On Wednesdays at the Princeton Graduate College, various people would come in to give talks. The speakers were often interesting, and in the discussions after the talks we used to have a lot of fun. For instance, one guy in our school was very strongly anti-Catholic, so he passed out questions in advance for people to ask a religious speaker, and we gave the speaker a hard time.

Another time somebody gave a talk about poetry. He talked about the structure of the poem and the emotions that come with it; he divided everything up into certain kinds of classes. In the discussion that came afterwards, he said, “Isn’t that the same as in mathematics, Dr. Eisenhart?”

Dr. Eisenhart was the dean of the graduate school and a great professor of mathematics. He was also very clever. He said, “I’d like to know what Dick Feynman thinks about it in reference to theoretical physics.” He was always putting me on in this kind of situation.

I got up and said, “Yes, it’s very closely related. In theoretical physics, the analog of the word is the mathematical formula, the analog of the structure of the poem is the interrelationship of the theoretical bling-bling with the so-and so”—and I went through the whole thing, making a perfect analogy.

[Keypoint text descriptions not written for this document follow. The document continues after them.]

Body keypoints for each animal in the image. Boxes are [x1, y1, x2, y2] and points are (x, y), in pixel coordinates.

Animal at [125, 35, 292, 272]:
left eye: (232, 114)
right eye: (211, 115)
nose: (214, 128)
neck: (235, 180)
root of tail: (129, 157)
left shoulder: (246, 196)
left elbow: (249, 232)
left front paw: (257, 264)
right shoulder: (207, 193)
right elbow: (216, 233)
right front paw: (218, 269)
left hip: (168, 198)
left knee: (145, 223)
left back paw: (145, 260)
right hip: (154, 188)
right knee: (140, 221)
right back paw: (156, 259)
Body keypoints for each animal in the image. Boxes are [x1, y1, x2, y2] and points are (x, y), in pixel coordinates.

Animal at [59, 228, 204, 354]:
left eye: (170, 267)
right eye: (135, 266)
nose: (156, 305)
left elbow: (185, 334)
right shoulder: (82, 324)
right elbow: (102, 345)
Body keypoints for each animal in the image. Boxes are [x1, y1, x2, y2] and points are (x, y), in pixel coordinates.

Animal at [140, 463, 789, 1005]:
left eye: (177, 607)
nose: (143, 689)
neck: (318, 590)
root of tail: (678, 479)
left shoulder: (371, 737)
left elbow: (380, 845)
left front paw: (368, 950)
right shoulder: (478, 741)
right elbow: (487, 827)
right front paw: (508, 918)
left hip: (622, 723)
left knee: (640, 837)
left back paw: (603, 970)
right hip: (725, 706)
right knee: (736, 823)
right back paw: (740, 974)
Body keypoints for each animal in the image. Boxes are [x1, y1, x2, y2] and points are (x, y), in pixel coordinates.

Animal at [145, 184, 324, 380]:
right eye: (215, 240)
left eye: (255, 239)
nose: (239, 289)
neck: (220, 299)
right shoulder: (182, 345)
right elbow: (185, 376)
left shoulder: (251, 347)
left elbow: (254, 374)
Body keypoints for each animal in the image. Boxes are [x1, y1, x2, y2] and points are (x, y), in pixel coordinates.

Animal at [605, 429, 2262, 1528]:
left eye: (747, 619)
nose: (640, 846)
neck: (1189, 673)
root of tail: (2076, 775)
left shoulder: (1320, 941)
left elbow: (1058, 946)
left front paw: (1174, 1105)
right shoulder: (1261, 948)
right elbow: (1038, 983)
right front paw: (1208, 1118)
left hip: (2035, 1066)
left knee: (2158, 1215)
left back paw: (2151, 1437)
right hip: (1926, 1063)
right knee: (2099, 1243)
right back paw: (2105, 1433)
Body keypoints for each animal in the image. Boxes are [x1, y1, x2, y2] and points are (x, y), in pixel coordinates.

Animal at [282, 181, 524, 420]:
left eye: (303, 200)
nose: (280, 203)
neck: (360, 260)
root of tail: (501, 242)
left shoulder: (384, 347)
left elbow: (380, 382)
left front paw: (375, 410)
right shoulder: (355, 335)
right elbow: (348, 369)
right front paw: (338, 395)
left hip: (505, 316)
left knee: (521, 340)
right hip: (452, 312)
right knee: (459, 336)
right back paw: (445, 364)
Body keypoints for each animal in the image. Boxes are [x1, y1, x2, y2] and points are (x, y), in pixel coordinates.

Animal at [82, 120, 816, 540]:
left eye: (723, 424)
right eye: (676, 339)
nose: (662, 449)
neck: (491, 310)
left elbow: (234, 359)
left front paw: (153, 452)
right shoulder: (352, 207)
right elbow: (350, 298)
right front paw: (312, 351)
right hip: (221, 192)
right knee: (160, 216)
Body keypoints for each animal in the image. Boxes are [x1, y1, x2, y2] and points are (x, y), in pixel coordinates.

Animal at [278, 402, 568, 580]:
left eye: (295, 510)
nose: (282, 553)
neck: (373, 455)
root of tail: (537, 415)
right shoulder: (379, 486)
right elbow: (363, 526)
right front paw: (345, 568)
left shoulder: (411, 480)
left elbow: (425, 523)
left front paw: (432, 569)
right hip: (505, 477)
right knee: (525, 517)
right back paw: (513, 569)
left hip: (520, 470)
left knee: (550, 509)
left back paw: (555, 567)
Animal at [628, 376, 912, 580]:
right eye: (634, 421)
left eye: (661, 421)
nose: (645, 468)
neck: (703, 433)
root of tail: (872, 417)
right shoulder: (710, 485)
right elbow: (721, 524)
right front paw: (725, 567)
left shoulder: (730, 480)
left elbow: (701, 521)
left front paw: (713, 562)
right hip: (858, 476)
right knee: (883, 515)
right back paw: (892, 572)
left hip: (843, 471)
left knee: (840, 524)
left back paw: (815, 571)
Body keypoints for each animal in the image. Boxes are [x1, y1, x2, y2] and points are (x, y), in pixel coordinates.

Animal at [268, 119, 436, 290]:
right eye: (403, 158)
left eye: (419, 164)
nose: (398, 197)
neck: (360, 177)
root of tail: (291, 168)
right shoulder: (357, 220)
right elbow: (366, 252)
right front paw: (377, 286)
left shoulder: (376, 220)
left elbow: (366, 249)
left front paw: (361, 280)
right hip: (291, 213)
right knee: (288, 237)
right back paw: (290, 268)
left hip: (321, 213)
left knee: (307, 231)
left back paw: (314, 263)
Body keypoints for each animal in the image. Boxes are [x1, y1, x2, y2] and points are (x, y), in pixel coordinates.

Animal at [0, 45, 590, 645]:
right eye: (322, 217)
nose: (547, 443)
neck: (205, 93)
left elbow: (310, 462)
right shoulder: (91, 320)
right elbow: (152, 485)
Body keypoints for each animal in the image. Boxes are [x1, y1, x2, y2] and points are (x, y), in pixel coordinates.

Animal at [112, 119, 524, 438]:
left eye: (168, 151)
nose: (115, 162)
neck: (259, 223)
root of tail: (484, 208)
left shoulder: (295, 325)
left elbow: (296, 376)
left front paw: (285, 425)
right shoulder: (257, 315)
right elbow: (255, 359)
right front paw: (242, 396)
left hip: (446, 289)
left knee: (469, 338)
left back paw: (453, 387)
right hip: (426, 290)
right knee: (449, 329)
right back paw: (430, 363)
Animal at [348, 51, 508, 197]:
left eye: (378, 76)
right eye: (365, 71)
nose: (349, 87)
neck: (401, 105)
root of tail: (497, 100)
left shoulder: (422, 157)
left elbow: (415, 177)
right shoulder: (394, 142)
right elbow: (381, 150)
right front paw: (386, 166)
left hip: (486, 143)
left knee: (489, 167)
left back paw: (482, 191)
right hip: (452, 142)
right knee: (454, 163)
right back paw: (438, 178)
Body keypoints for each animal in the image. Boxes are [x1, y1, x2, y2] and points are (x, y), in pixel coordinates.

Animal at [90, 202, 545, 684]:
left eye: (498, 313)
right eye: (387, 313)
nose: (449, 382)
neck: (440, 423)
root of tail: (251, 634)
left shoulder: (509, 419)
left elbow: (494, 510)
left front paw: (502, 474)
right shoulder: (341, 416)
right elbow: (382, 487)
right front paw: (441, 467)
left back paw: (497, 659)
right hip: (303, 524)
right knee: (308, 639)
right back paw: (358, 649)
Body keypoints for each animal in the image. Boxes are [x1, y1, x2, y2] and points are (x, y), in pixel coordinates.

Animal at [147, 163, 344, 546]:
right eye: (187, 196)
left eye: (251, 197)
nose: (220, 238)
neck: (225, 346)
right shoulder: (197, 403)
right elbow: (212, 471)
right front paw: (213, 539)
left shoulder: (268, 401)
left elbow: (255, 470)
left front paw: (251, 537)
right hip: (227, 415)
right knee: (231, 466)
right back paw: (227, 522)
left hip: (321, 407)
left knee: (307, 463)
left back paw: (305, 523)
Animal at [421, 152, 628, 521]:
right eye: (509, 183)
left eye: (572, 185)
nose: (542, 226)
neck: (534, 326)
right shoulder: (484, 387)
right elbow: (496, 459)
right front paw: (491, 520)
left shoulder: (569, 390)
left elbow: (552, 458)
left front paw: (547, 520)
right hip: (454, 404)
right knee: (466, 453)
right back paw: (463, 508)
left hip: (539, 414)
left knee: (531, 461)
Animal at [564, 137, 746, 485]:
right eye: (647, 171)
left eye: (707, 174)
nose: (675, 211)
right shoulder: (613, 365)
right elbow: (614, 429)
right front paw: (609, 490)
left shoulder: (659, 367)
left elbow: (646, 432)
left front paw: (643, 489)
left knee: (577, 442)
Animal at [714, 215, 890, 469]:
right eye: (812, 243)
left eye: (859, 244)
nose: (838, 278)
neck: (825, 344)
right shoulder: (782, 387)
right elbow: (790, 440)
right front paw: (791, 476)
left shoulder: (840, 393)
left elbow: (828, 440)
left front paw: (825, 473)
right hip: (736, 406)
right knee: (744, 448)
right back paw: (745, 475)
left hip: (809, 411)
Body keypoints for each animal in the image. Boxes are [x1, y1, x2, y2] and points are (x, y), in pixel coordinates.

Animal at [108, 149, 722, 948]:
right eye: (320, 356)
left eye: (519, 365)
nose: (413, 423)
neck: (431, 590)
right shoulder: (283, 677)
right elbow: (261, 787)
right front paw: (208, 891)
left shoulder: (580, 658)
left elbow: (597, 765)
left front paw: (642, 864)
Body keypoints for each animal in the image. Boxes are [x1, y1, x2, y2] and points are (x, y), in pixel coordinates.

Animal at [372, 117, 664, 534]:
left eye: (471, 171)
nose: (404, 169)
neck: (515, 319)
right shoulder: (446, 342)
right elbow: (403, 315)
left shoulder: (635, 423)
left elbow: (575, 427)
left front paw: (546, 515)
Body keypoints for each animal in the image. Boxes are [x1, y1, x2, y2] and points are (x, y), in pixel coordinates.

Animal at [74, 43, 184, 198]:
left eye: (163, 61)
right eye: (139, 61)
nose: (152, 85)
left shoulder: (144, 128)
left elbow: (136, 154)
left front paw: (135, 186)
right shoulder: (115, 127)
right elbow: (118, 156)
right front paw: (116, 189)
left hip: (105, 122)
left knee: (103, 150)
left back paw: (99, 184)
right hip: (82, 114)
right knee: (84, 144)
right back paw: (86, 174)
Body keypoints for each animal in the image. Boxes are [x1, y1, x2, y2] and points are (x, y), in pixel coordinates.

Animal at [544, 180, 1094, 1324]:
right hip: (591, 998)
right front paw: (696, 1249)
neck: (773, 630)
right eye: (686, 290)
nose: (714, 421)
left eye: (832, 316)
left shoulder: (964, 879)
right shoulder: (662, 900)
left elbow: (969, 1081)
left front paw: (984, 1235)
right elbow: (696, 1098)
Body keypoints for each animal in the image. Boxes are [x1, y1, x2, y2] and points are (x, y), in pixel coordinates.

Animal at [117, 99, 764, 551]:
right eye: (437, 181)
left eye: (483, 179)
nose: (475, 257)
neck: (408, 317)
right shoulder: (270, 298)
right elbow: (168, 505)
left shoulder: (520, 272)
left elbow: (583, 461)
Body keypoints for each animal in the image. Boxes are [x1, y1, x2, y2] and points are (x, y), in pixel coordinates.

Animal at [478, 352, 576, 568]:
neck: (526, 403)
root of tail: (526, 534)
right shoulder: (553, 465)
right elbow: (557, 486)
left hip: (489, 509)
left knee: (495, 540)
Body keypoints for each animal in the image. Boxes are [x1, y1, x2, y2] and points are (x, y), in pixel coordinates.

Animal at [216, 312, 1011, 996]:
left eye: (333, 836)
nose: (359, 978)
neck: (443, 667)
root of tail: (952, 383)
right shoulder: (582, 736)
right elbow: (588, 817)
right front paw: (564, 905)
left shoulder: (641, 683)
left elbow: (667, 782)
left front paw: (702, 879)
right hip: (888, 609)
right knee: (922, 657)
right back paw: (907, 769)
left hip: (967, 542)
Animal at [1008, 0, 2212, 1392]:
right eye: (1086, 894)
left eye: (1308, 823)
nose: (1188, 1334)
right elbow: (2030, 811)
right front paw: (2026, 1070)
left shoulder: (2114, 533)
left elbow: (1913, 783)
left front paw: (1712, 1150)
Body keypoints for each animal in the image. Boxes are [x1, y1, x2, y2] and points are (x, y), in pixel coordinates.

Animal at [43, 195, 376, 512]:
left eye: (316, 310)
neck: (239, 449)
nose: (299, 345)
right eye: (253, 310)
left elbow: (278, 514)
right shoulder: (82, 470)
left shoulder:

The speaker’s eyes were beaming with happiness.

Then I said, “It seems to me that no matter what you say about poetry, I could find a way of making up an analog with any subject, just as I did for theoretical physics. I don’t consider such analogs meaningful.”

In the great big dining hall with stained-glass windows, where we always ate, in our steadily deteriorating academic gowns, Dean Eisenhart would begin each dinner by saying grace in Latin. After dinner he would often get up and make some announcements. One night Dr. Eisenhart got up and said, “Two weeks from now, a professor of psychology is coming to give a talk about hypnosis. Now, this professor thought it would be much better if we had a real demonstration of hypnosis instead of just talking about it. Therefore he would like some people to volunteer to be hypnotized.

I get all excited: There’s no question but that I’ve got to find out about hypnosis. This is going to be terrific!

Dean Eisenhart went on to say that it would be good if three or four people would volunteer so that the hypnotist could try them out first to see which ones would be able to be hypnotized, so he’d like to urge very much that we apply for this. (He’s wasting all this time, for God’s sake!)

Eisenhart was down at one end of the hall, and I was way down at the other end, in the back. There were hundreds of guys there. I knew that everybody was going to want to do this, and I was terrified that he wouldn’t see me because I was so far back. I just had to get in on this demonstration!

Finally Eisenhart said, “And so I would like to ask if there are going to be any volunteers …”

I raised my hand and shot out of my seat, screaming as loud as I could, to make sure that he would hear me: “MEEEEEEEEEEE!”

He heard me all right, because there wasn’t another soul. My voice reverberated throughout the hall—it was very embarrassing. Eisenhart’s immediate reaction was, “Yes, of course, I knew you would volunteer, Mr. Feynman, but I was wondering if there would be anybody else.

Finally a few other guys volunteered, and a week before the demonstration the man came to practice on us, to see if any of us would be good for hypnosis. I knew about the phenomenon, but I didn’t know what it was like to be hypnotized.

He started to work on me and soon I got into a position where he said, “You can’t open your eyes.”

I said to myself, “I bet I could open my eyes, but I don’t want to disturb the situation: Let’s see how much further it goes.” It was an interesting situation: You’re only slightly fogged out, and although you’ve lost a little bit, you’re pretty sure you could open your eyes. But of course, you’re not opening your eyes, so in a sense you can’t do it.

He went through a lot of stuff and decided that I was pretty good.

When the real demonstration came he had us walk on stage, and he hypnotized us in front of the whole Princeton Graduate College. This time the effect was stronger; I guess I had learned how to become hypnotized. The hypnotist made various demonstrations, having me do things that I couldn’t normally do, and at the end he said that after I came out of hypnosis, instead of returning to my seat directly, which was the natural way to go, I would walk all the way around the room and go to my seat from the back.